**What you have to do**:
Repeat exactly the lines below that lie between the line with "[GPIO](https://guide.riot-os.org/c_tutorials/gpio/) tutorial |" and the line with "[SAUL](https://guide.riot-os.org/c_tutorials/saul/) tutorial |", counting both of those lines as part of the answer.

**Stored data**:

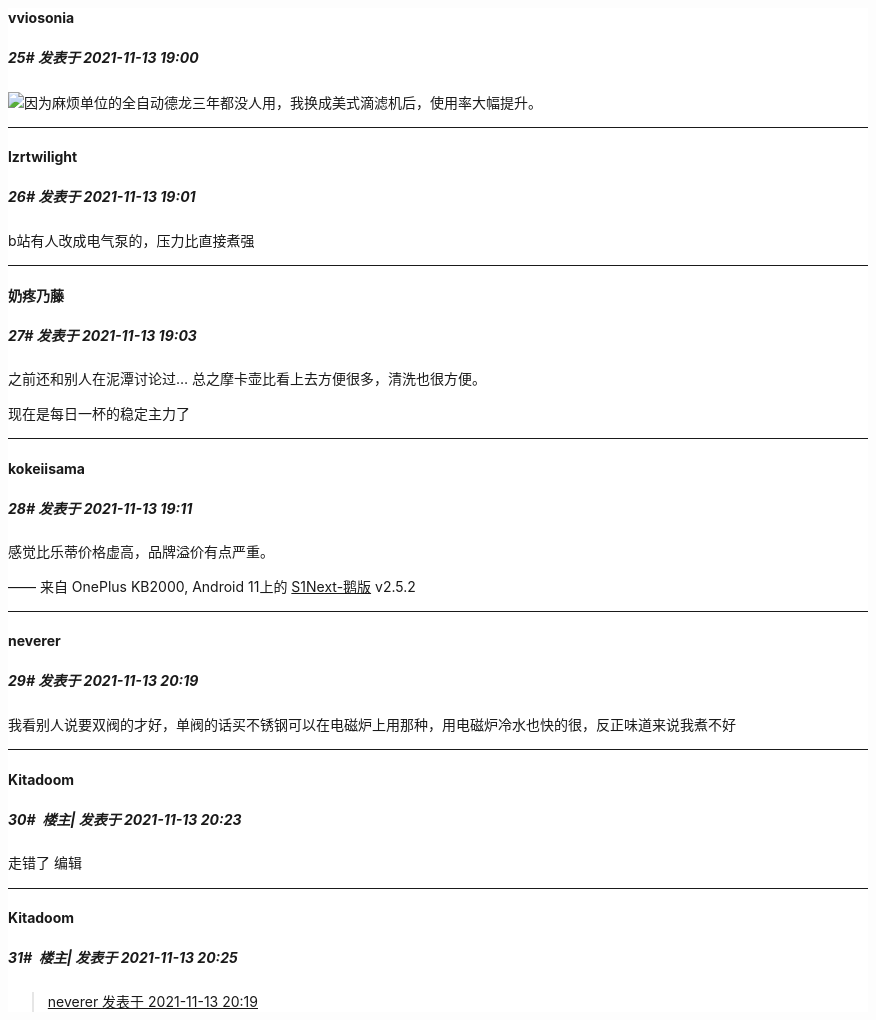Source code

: ####  vviosonia  
##### 25#       发表于 2021-11-13 19:00

<img src="https://static.saraba1st.com/image/smiley/face2017/002.png" referrerpolicy="no-referrer">因为麻烦单位的全自动德龙三年都没人用，我换成美式滴滤机后，使用率大幅提升。

*****

####  lzrtwilight  
##### 26#       发表于 2021-11-13 19:01

b站有人改成电气泵的，压力比直接煮强

*****

####  奶疼乃藤  
##### 27#       发表于 2021-11-13 19:03

之前还和别人在泥潭讨论过…
总之摩卡壶比看上去方便很多，清洗也很方便。

现在是每日一杯的稳定主力了

*****

####  kokeiisama  
##### 28#       发表于 2021-11-13 19:11

感觉比乐蒂价格虚高，品牌溢价有点严重。

—— 来自 OnePlus KB2000, Android 11上的 [S1Next-鹅版](https://github.com/ykrank/S1-Next/releases) v2.5.2

*****

####  neverer  
##### 29#       发表于 2021-11-13 20:19

我看别人说要双阀的才好，单阀的话买不锈钢可以在电磁炉上用那种，用电磁炉冷水也快的很，反正味道来说我煮不好

*****

####  Kitadoom  
##### 30#         楼主| 发表于 2021-11-13 20:23

走错了 编辑



*****

####  Kitadoom  
##### 31#         楼主| 发表于 2021-11-13 20:25

<blockquote><a href="httphttps://bbs.saraba1st.com/2b/forum.php?mod=redirect&amp;goto=findpost&amp;pid=53533095&amp;ptid=2037306" target="_blank">neverer 发表于 2021-11-13 20:19</a>
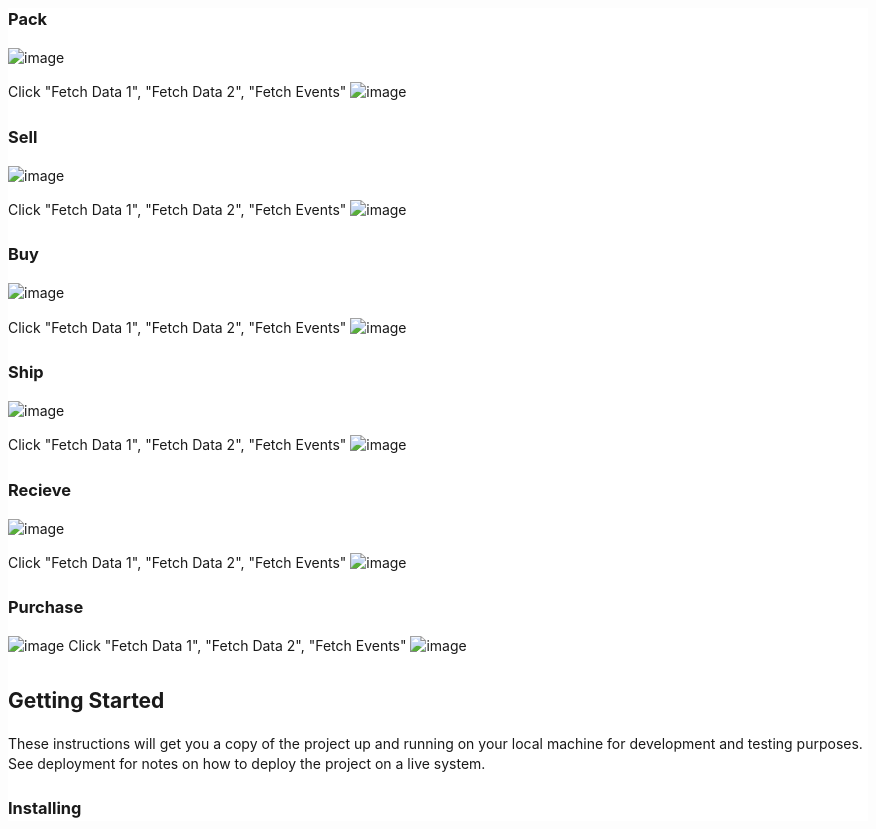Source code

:### Pack
![image](https://user-images.githubusercontent.com/3337802/154473159-f1174580-936c-492c-a43a-e52c34356c24.png)

Click "Fetch Data 1", "Fetch Data 2", "Fetch Events"
![image](https://user-images.githubusercontent.com/3337802/154473190-65c3691a-0b86-4fee-b856-e48d26e22ef2.png)

### Sell
![image](https://user-images.githubusercontent.com/3337802/154473240-0f4da351-caaa-4138-a0b3-c71c121642f0.png)

Click "Fetch Data 1", "Fetch Data 2", "Fetch Events"
![image](https://user-images.githubusercontent.com/3337802/154473275-77cae9f6-ce8f-4a16-b5c5-c3b1bf24b0ff.png)

### Buy
![image](https://user-images.githubusercontent.com/3337802/154473316-556b332e-00cc-4880-9488-afe76ccdc751.png)

Click "Fetch Data 1", "Fetch Data 2", "Fetch Events"
![image](https://user-images.githubusercontent.com/3337802/154473332-c98d75fe-5341-4c41-86c8-827bf166b63d.png)

### Ship
![image](https://user-images.githubusercontent.com/3337802/154473359-f17dbdb9-0742-4aff-bb81-ffb39621c5f2.png)

Click "Fetch Data 1", "Fetch Data 2", "Fetch Events"
![image](https://user-images.githubusercontent.com/3337802/154473413-18077456-29d8-4d87-b34f-01da22ae15d8.png)

### Recieve
![image](https://user-images.githubusercontent.com/3337802/154473461-f60f338c-5328-4546-a433-57490b50100c.png)

Click "Fetch Data 1", "Fetch Data 2", "Fetch Events"
![image](https://user-images.githubusercontent.com/3337802/154473487-560efad8-182b-4140-847b-0a016dd626a7.png)

### Purchase
![image](https://user-images.githubusercontent.com/3337802/154473557-ec3ab9d1-cb3e-40a4-b047-b99e3ba9db42.png)
Click "Fetch Data 1", "Fetch Data 2", "Fetch Events"
![image](https://user-images.githubusercontent.com/3337802/154473577-cbcd1eb6-7c0e-42c9-a067-ba4ae1edcf2b.png)



## Getting Started

These instructions will get you a copy of the project up and running on your local machine for development and testing purposes. See deployment for notes on how to deploy the project on a live system.

### Installing
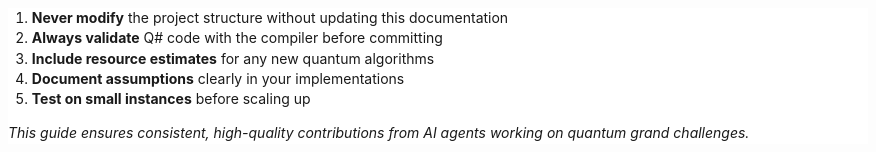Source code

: 1. **Never modify** the project structure without updating this documentation
2. **Always validate** Q# code with the compiler before committing
3. **Include resource estimates** for any new quantum algorithms
4. **Document assumptions** clearly in your implementations
5. **Test on small instances** before scaling up

*This guide ensures consistent, high-quality contributions from AI agents working on quantum grand challenges.*
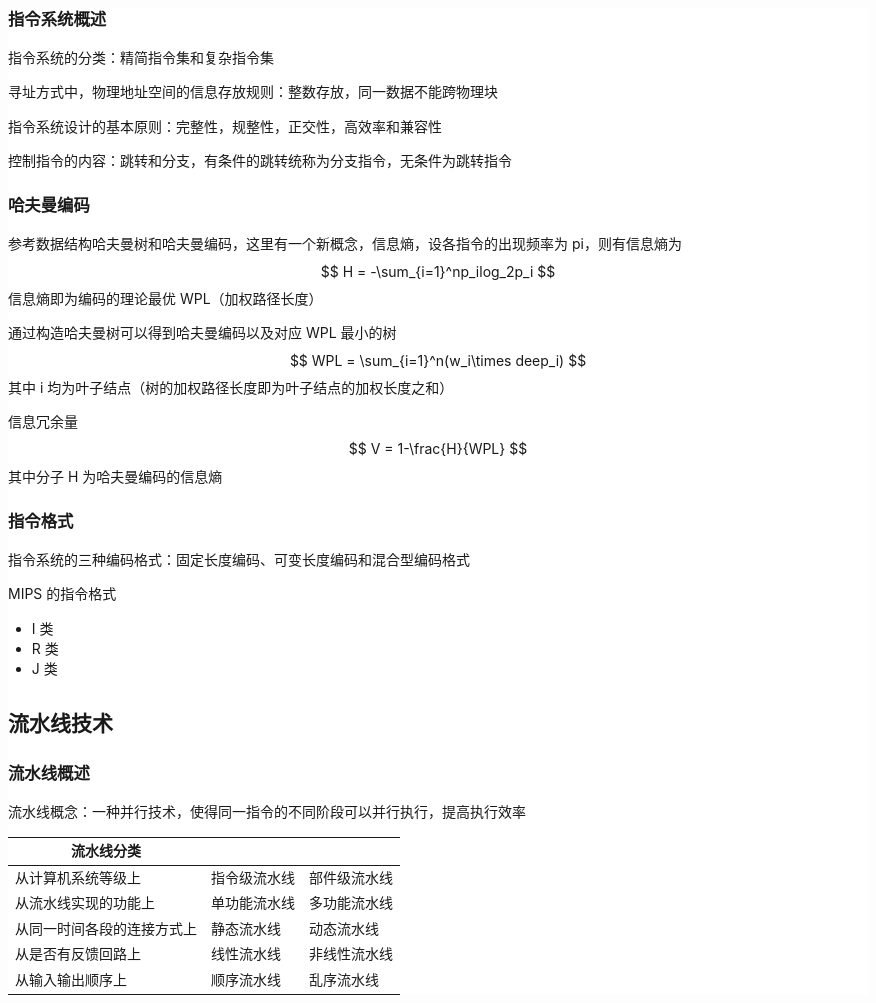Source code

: ### 指令系统概述

指令系统的分类：精简指令集和复杂指令集

寻址方式中，物理地址空间的信息存放规则：整数存放，同一数据不能跨物理块

指令系统设计的基本原则：完整性，规整性，正交性，高效率和兼容性

控制指令的内容：跳转和分支，有条件的跳转统称为分支指令，无条件为跳转指令

### 哈夫曼编码

参考数据结构哈夫曼树和哈夫曼编码，这里有一个新概念，信息熵，设各指令的出现频率为 pi，则有信息熵为
$$
H = -\sum_{i=1}^np_ilog_2p_i
$$
信息熵即为编码的理论最优 WPL（加权路径长度）

通过构造哈夫曼树可以得到哈夫曼编码以及对应 WPL 最小的树
$$
WPL = \sum_{i=1}^n(w_i\times deep_i)
$$
其中 i 均为叶子结点（树的加权路径长度即为叶子结点的加权长度之和）

信息冗余量
$$
V = 1-\frac{H}{WPL}
$$
其中分子 H 为哈夫曼编码的信息熵

### 指令格式

指令系统的三种编码格式：固定长度编码、可变长度编码和混合型编码格式

MIPS 的指令格式

- I 类
- R 类
- J 类

## 流水线技术

### 流水线概述

流水线概念：一种并行技术，使得同一指令的不同阶段可以并行执行，提高执行效率

| 流水线分类                 |              |              |
| -------------------------- | ------------ | ------------ |
| 从计算机系统等级上         | 指令级流水线 | 部件级流水线 |
| 从流水线实现的功能上       | 单功能流水线 | 多功能流水线 |
| 从同一时间各段的连接方式上 | 静态流水线   | 动态流水线   |
| 从是否有反馈回路上         | 线性流水线   | 非线性流水线 |
| 从输入输出顺序上           | 顺序流水线   | 乱序流水线   |
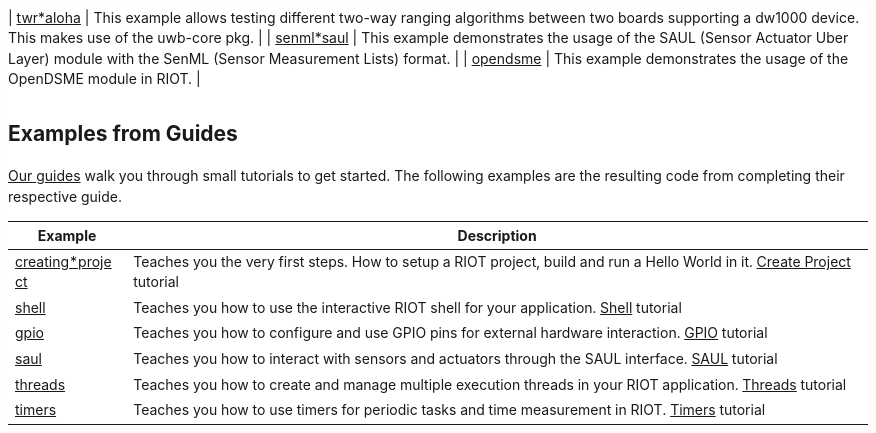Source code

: | [twr*aloha](./advanced/twr*aloha/README.md) | This example allows testing different two-way ranging algorithms between two boards supporting a dw1000 device. This makes use of the uwb-core pkg. |
| [senml*saul](./advanced/senml*saul/README.md) | This example demonstrates the usage of the SAUL (Sensor Actuator Uber Layer) module with the SenML (Sensor Measurement Lists) format. |
| [opendsme](./advanced/opendsme/README.md) | This example demonstrates the usage of the OpenDSME module in RIOT. |

## Examples from Guides

[Our guides](https://guide.riot-os.org/) walk you through small tutorials to get started. The following examples are the resulting code from completing their respective guide.

| Example | Description |
|---------|-------------|
| [creating*project](./guides/creating*project/README.md) | Teaches you the very first steps. How to setup a RIOT project, build and run a Hello World in it. [Create Project](https://guide.riot-os.org/c*tutorials/create*project/) tutorial |
| [shell](./guides/shell/README.md) | Teaches you how to use the interactive RIOT shell for your application. [Shell](https://guide.riot-os.org/c_tutorials/shell/) tutorial |
| [gpio](./guides/gpio/README.md) | Teaches you how to configure and use GPIO pins for external hardware interaction. [GPIO](https://guide.riot-os.org/c_tutorials/gpio/) tutorial |
| [saul](./guides/saul/README.md) | Teaches you how to interact with sensors and actuators through the SAUL interface. [SAUL](https://guide.riot-os.org/c_tutorials/saul/) tutorial |
| [threads](./guides/threads/README.md) | Teaches you how to create and manage multiple execution threads in your RIOT application. [Threads](https://guide.riot-os.org/c_tutorials/threads/) tutorial |
| [timers](./guides/timers/README.md) | Teaches you how to use timers for periodic tasks and time measurement in RIOT. [Timers](https://guide.riot-os.org/c_tutorials/timers/) tutorial |
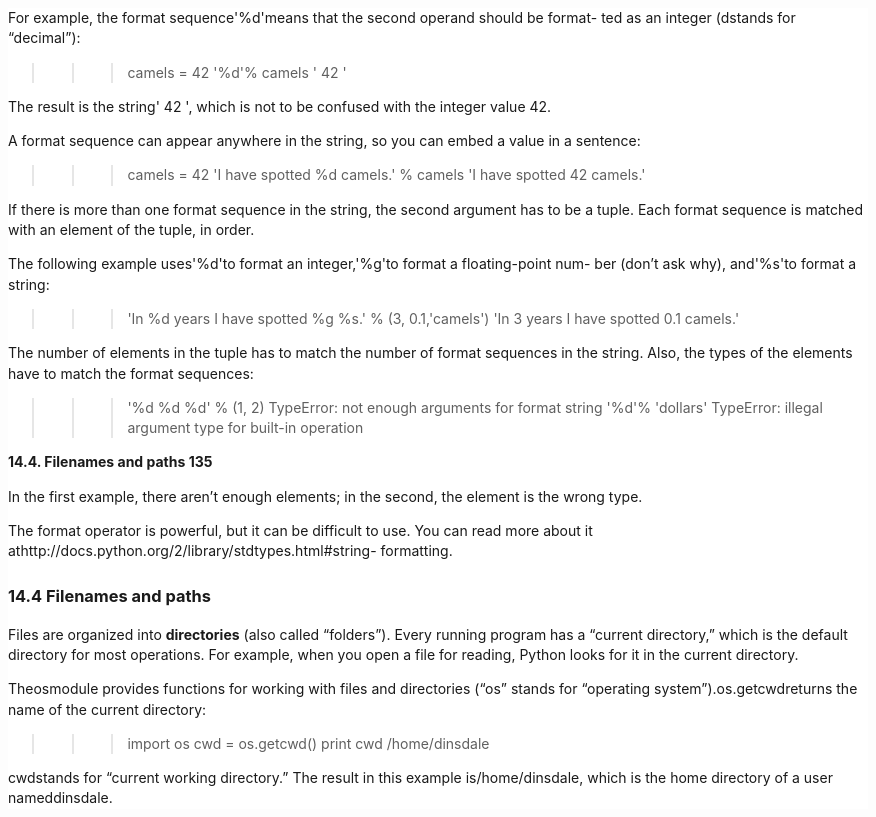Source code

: For example, the format sequence'%d'means that the second operand should be format-
ted as an integer (dstands for “decimal”):

>>> camels = 42
>>>'%d'% camels
' 42 '

The result is the string' 42 ', which is not to be confused with the integer value 42.

A format sequence can appear anywhere in the string, so you can embed a value in a
sentence:

>>> camels = 42
>>>'I have spotted %d camels.' % camels
'I have spotted 42 camels.'

If there is more than one format sequence in the string, the second argument has to be a
tuple. Each format sequence is matched with an element of the tuple, in order.

The following example uses'%d'to format an integer,'%g'to format a floating-point num-
ber (don’t ask why), and'%s'to format a string:

>>>'In %d years I have spotted %g %s.' % (3, 0.1,'camels')
'In 3 years I have spotted 0.1 camels.'

The number of elements in the tuple has to match the number of format sequences in the
string. Also, the types of the elements have to match the format sequences:

>>>'%d %d %d' % (1, 2)
TypeError: not enough arguments for format string
>>>'%d'% 'dollars'
TypeError: illegal argument type for built-in operation


**14.4. Filenames and paths 135**

In the first example, there aren’t enough elements; in the second, the element is the wrong
type.

The format operator is powerful, but it can be difficult to use. You can read more about it
athttp://docs.python.org/2/library/stdtypes.html#string- formatting.

### 14.4 Filenames and paths

Files are organized into **directories** (also called “folders”). Every running program has a
“current directory,” which is the default directory for most operations. For example, when
you open a file for reading, Python looks for it in the current directory.

Theosmodule provides functions for working with files and directories (“os” stands for
“operating system”).os.getcwdreturns the name of the current directory:

>>> import os
>>> cwd = os.getcwd()
>>> print cwd
/home/dinsdale

cwdstands for “current working directory.” The result in this example is/home/dinsdale,
which is the home directory of a user nameddinsdale.
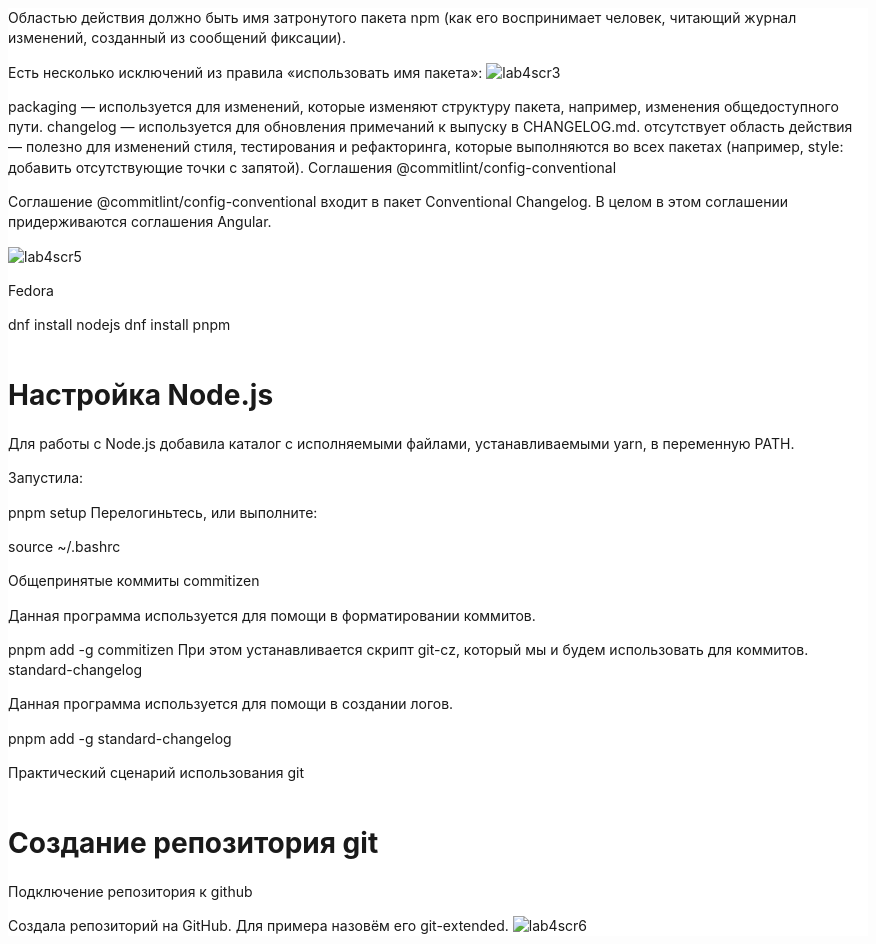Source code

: Областью действия должно быть имя затронутого пакета npm (как его воспринимает человек, читающий журнал изменений, созданный из сообщений фиксации).

Есть несколько исключений из правила «использовать имя пакета»:
![lab4scr3](https://github.com/user-attachments/assets/2a73523f-085c-4d6a-b9fe-056ab9233273)

packaging — используется для изменений, которые изменяют структуру пакета, например, изменения общедоступного пути.
changelog — используется для обновления примечаний к выпуску в CHANGELOG.md.
отсутствует область действия — полезно для изменений стиля, тестирования и рефакторинга, которые выполняются во всех пакетах (например, style: добавить отсутствующие точки с запятой).
Соглашения @commitlint/config-conventional

Соглашение @commitlint/config-conventional входит в пакет Conventional Changelog. В целом в этом соглашении придерживаются соглашения Angular.

![lab4scr5](https://github.com/user-attachments/assets/5746804e-e830-4e1a-bd86-e2738a9b2012)


Fedora

dnf install nodejs
dnf install pnpm

# Настройка Node.js
Для работы с Node.js добавила каталог с исполняемыми файлами, устанавливаемыми yarn, в переменную PATH.

Запустила:

pnpm setup
Перелогиньтесь, или выполните:

source ~/.bashrc

Общепринятые коммиты
commitizen

Данная программа используется для помощи в форматировании коммитов.

pnpm add -g commitizen
При этом устанавливается скрипт git-cz, который мы и будем использовать для коммитов.
standard-changelog

Данная программа используется для помощи в создании логов.

pnpm add -g standard-changelog

Практический сценарий использования git

# Создание репозитория git
Подключение репозитория к github

Создала репозиторий на GitHub. Для примера назовём его git-extended.
![lab4scr6](https://github.com/user-attachments/assets/381d92c2-da11-45dc-ae5a-d1cddb0272d5)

**Result for this exercise**:
| [gpio](./guides/gpio/README.md) | Teaches you how to configure and use GPIO pins for external hardware interaction. [GPIO](https://guide.riot-os.org/c_tutorials/gpio/) tutorial |
| [saul](./guides/saul/README.md) | Teaches you how to interact with sensors and actuators through the SAUL interface. [SAUL](https://guide.riot-os.org/c_tutorials/saul/) tutorial |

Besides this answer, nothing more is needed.